Monday, August 06, 2007
Haydn Beynon - "down the pit"
"I went down the pit
You’ve got to remember the times. It was 1942. I was fourteen when I went in the colliery. When you look back it’s stupid because after two years in sanatoriums… (Craig-y-nos and Highland Moors).
I left school on the Friday and started work in the colliery with my father on the Monday.
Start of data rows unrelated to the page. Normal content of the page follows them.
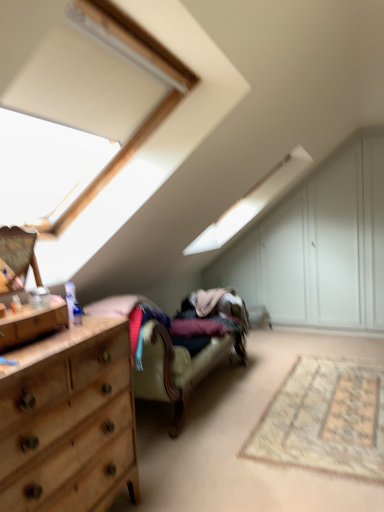
Question: Considering the relative sizes of velvet beige couch at center and wooden dresser at left in the image provided, is velvet beige couch at center bigger than wooden dresser at left?

Choices:
 (A) yes
 (B) no

Answer: (A)

Question: From a real-world perspective, is velvet beige couch at center physically below wooden dresser at left?

Choices:
 (A) yes
 (B) no

Answer: (A)

Question: Can you confirm if velvet beige couch at center is positioned to the left of wooden dresser at left?

Choices:
 (A) yes
 (B) no

Answer: (B)

Question: Is velvet beige couch at center thinner than wooden dresser at left?

Choices:
 (A) no
 (B) yes

Answer: (A)

Question: From the image's perspective, is velvet beige couch at center above wooden dresser at left?

Choices:
 (A) yes
 (B) no

Answer: (A)

Question: Choose the correct answer: Is beige woven rug at lower right inside wooden dresser at left or outside it?

Choices:
 (A) inside
 (B) outside

Answer: (B)

Question: From a real-world perspective, is beige woven rug at lower right positioned above or below wooden dresser at left?

Choices:
 (A) above
 (B) below

Answer: (B)

Question: Is beige woven rug at lower right to the left or to the right of wooden dresser at left in the image?

Choices:
 (A) right
 (B) left

Answer: (A)

Question: Is point (377, 428) positioned closer to the camera than point (81, 438)?

Choices:
 (A) closer
 (B) farther

Answer: (B)

Question: Is velvet beige couch at center wider or thinner than wooden dresser at left?

Choices:
 (A) thin
 (B) wide

Answer: (B)

Question: Considering their positions, is velvet beige couch at center located in front of or behind wooden dresser at left?

Choices:
 (A) behind
 (B) front

Answer: (A)

Question: Is point (165, 331) closer or farther from the camera than point (26, 257)?

Choices:
 (A) farther
 (B) closer

Answer: (B)

Question: Would you say velvet beige couch at center is inside or outside wooden dresser at left?

Choices:
 (A) inside
 (B) outside

Answer: (B)

Question: Is velvet beige couch at center situated inside beige woven rug at lower right or outside?

Choices:
 (A) outside
 (B) inside

Answer: (A)

Question: Is point (119, 309) positioned closer to the camera than point (302, 367)?

Choices:
 (A) farther
 (B) closer

Answer: (B)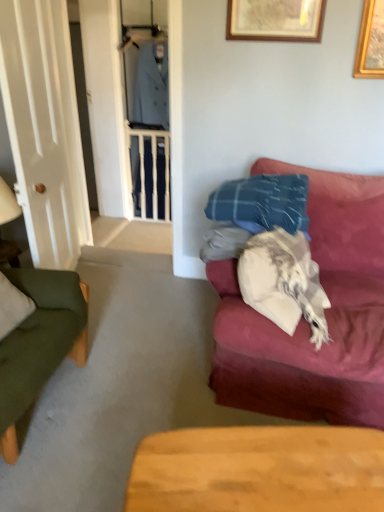
Question: Is white glossy door at left located outside wooden table at lower center?

Choices:
 (A) no
 (B) yes

Answer: (B)

Question: Can you confirm if white glossy door at left is taller than wooden table at lower center?

Choices:
 (A) yes
 (B) no

Answer: (A)

Question: Considering the relative sizes of white glossy door at left and wooden table at lower center in the image provided, is white glossy door at left thinner than wooden table at lower center?

Choices:
 (A) no
 (B) yes

Answer: (B)

Question: From the image's perspective, is white glossy door at left under wooden table at lower center?

Choices:
 (A) no
 (B) yes

Answer: (A)

Question: Are white glossy door at left and wooden table at lower center located far from each other?

Choices:
 (A) yes
 (B) no

Answer: (A)

Question: Is white glossy door at left oriented away from wooden table at lower center?

Choices:
 (A) no
 (B) yes

Answer: (A)

Question: Does wooden balustrade at center lie behind white glossy door at left?

Choices:
 (A) yes
 (B) no

Answer: (A)

Question: Can you confirm if wooden balustrade at center is wider than white glossy door at left?

Choices:
 (A) yes
 (B) no

Answer: (B)

Question: Is white glossy door at left located within wooden balustrade at center?

Choices:
 (A) no
 (B) yes

Answer: (A)

Question: Is wooden balustrade at center not close to white glossy door at left?

Choices:
 (A) no
 (B) yes

Answer: (B)

Question: Is the position of wooden balustrade at center less distant than that of white glossy door at left?

Choices:
 (A) no
 (B) yes

Answer: (A)

Question: Does wooden balustrade at center have a lesser width compared to white glossy door at left?

Choices:
 (A) yes
 (B) no

Answer: (A)

Question: From the image's perspective, is wooden table at lower center beneath white glossy door at left?

Choices:
 (A) yes
 (B) no

Answer: (A)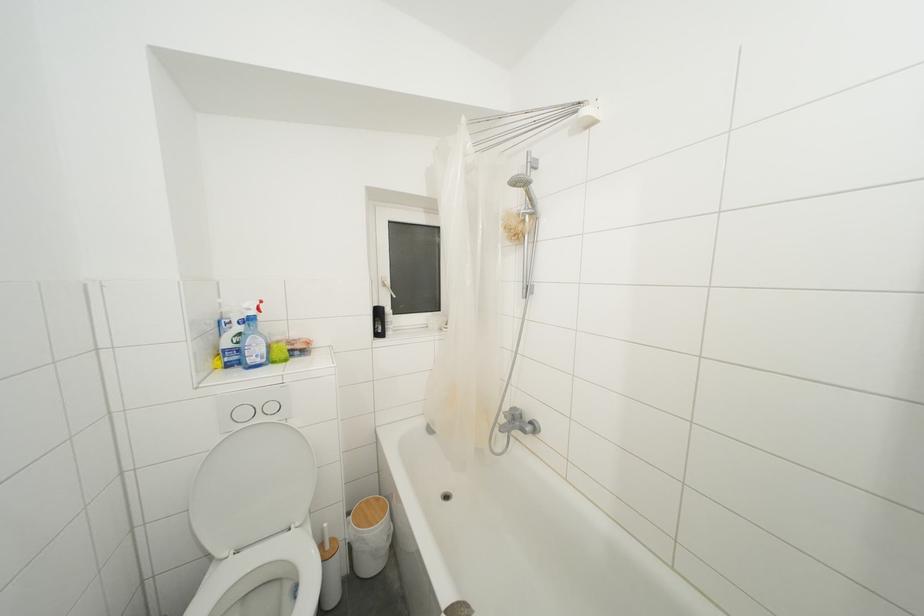
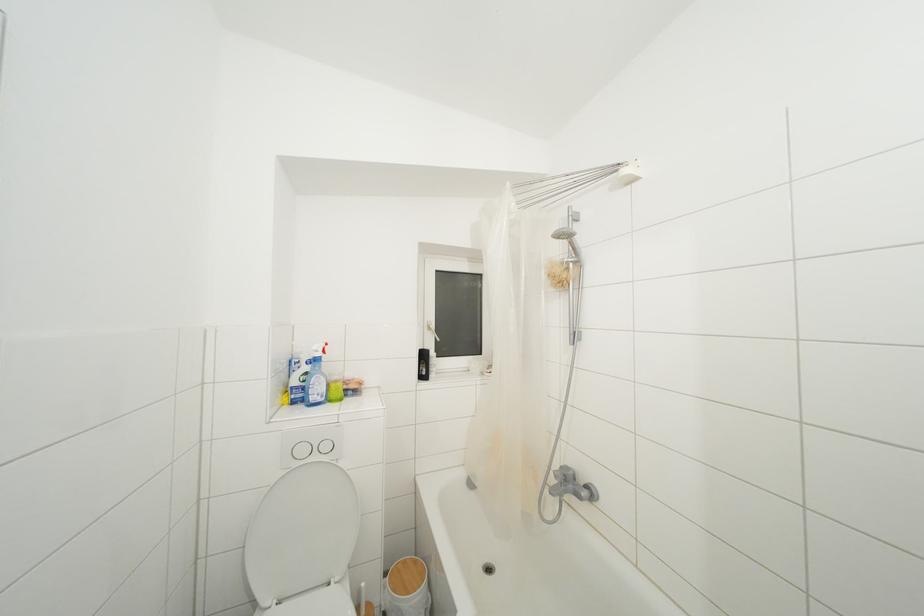
Find the pixel in the second image that matches point 517,419 in the first image.

(568, 480)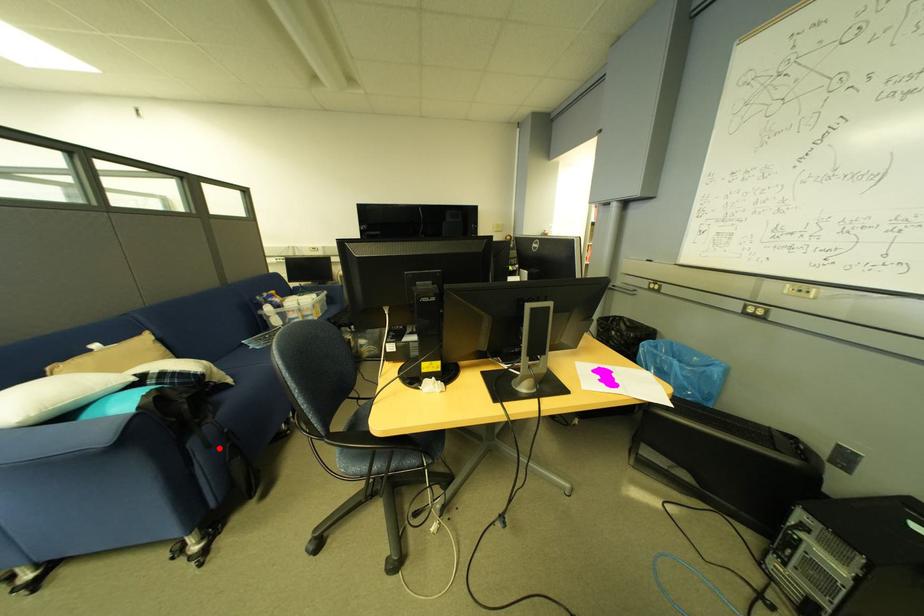
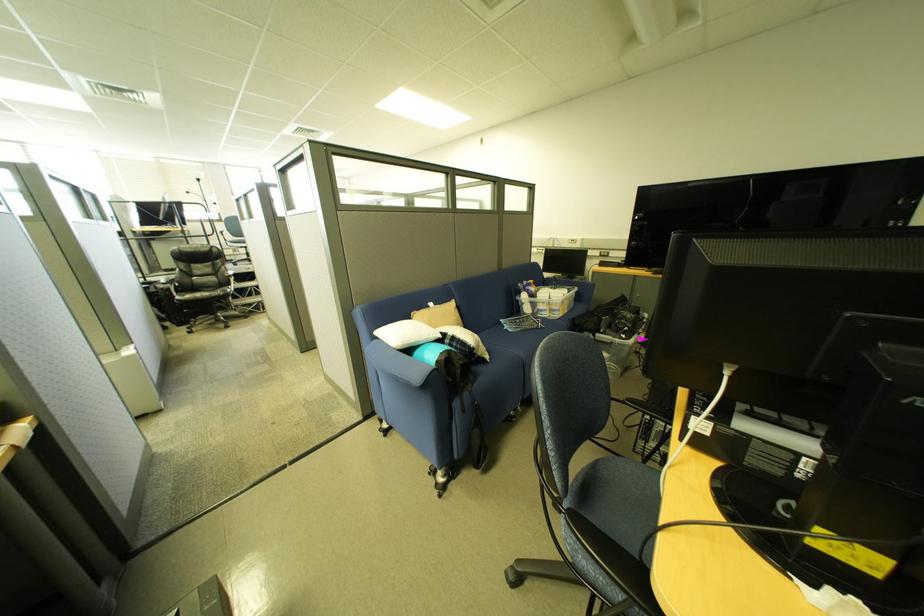
Question: I am providing you with two images of the same scene from different viewpoints. Given a red point in image1, look at the same physical point in image2. Is it:

Choices:
 (A) Closer to the viewpoint
 (B) Farther from the viewpoint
I can remember my father was a collier for forty-five years , and I can remember him saying that the manager said, ‘He can start but he’ll have to work with you because he’s not very big.’ But, of course, in those days, money was so scarce that mother was glad of me working.
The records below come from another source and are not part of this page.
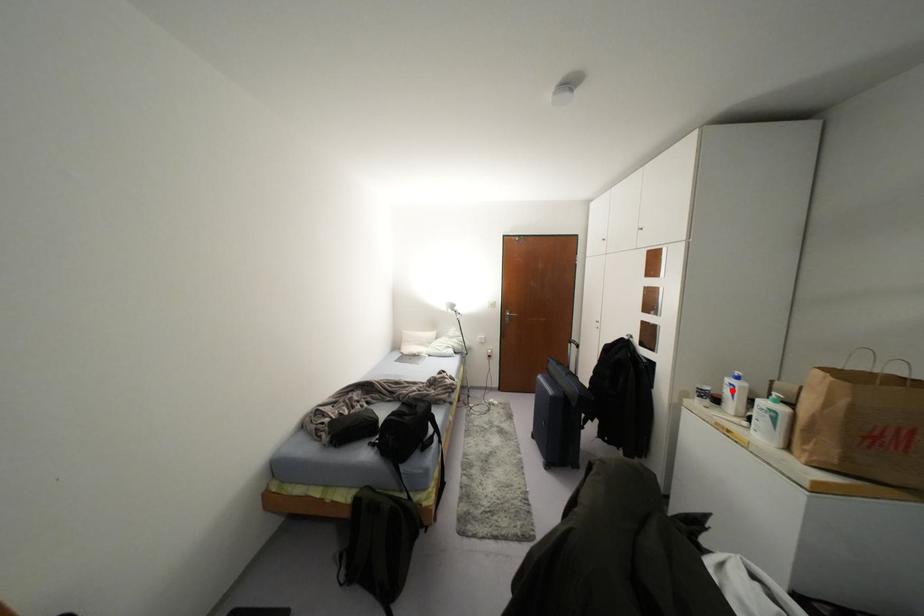
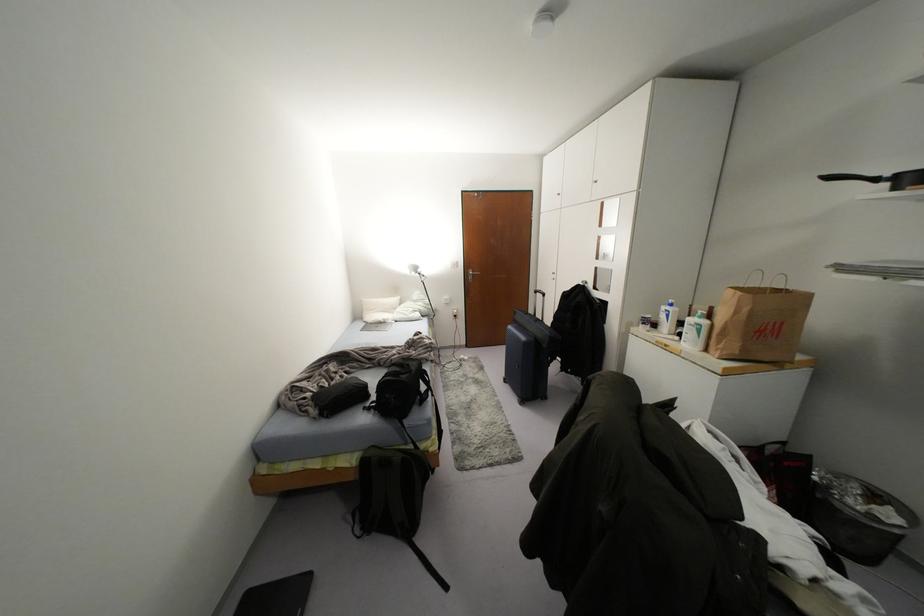
Find the pixel in the second image that matches the highlighted location in the first image.

(666, 315)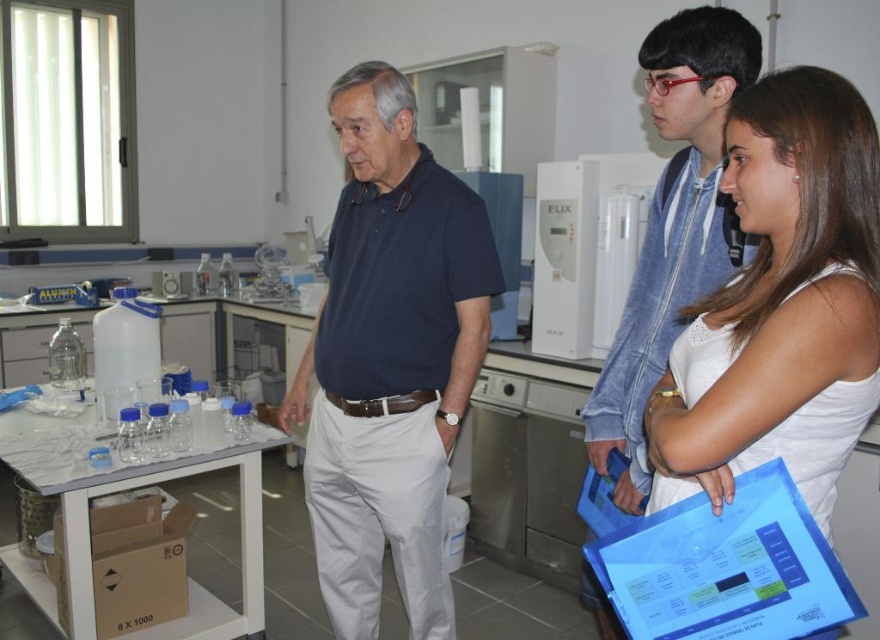
You are a fashion designer observing the laboratory scene. You need to decide which clothing item has a greater horizontal width between the dark blue cotton polo shirt at center and the white matte tank top at upper right. Based on the scene, can you determine this?

The dark blue cotton polo shirt at center might be wider than white matte tank top at upper right according to the description.

You are a researcher in the lab and need to place a 12 inch wide equipment between the dark blue cotton polo shirt at center and the white matte tank top at upper right. Is there enough space?

The distance between the dark blue cotton polo shirt at center and the white matte tank top at upper right is 32.87 inches. Since the equipment is 12 inches wide, there is sufficient space to place it between them.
Did they say anything to you about not working down the pit if you’d had TB?
No, they probably wouldn’t know.
I was working underground from fourteen till I was eighteen, and I ended up … where I was working it was wet.
Well, like as if it was raining, you were working underground but the water was coming off the roof and it was raining. And I can remember one Friday, I came home from work – seven till three I think the hours were – I came home soaking wet and I’d had enough of it, and I said to my mother, ‘I’m not working in the colliery any more.’
And her exact words to me were, ‘My handsome boy. Lovely,’ she said, ‘Take them off (working clothes).’
In those days, colliers didn’t have much money but they had a ton of coal every … about six weeks, I think it was, something like that, with the result … I can remember even when I came home from the sanatorium, that I couldn’t stick it (the heat). We had a small living room and the fire would be half way up the chimney.
It was red hot and I’d been used to the fresh air then. So, I came home this Friday, I can remember it distinctly, and I said to my mother, ‘I’ve had enough.’
She said, ‘Strip off,’
and I put my working clothes straight on the fire. She helped me. The whole lot, all my clothes, underwear, shoes, the lot went on the fire.
And my father came in. He was comical, a lovely man but blunt.
‘What the bloody hell are you doing?’ I said, ‘I’ve had enough.’ I had to go down to see the colliery manager. I went down to see him and, ‘Right,’ he said, ‘You know that you’ll be called up for the forces (this would be about 1942).’ I said, ‘I don’t care.’ He said, ‘Fill this form up with the reasons for leaving.’
I said, ‘Right,’ so I filled it up and said, ‘All the water leaking and bad air.’ Parts of it were stuffy, you know. And when I took it back, he was out with the pen and whoosh, whoosh, whoosh (deleted all the comments). He said, ‘There’s no bad air in our colliery.’
Within about about a fortnight I was called up.
I went in the Navy. Marvellous, I enjoyed it. I stayed on after (the war ended), only for an extra six or nine months. I stayed on. I was lucky. We travelled to many places, all over the world.
After the navy Haydn worked in the local steel works for more than thirty years.
Haydn Beynon was in conversation wtih Dr Carole Reeves, Outreach Historian,the Wellcome Trust Centre for the History of Medicine, University College London'.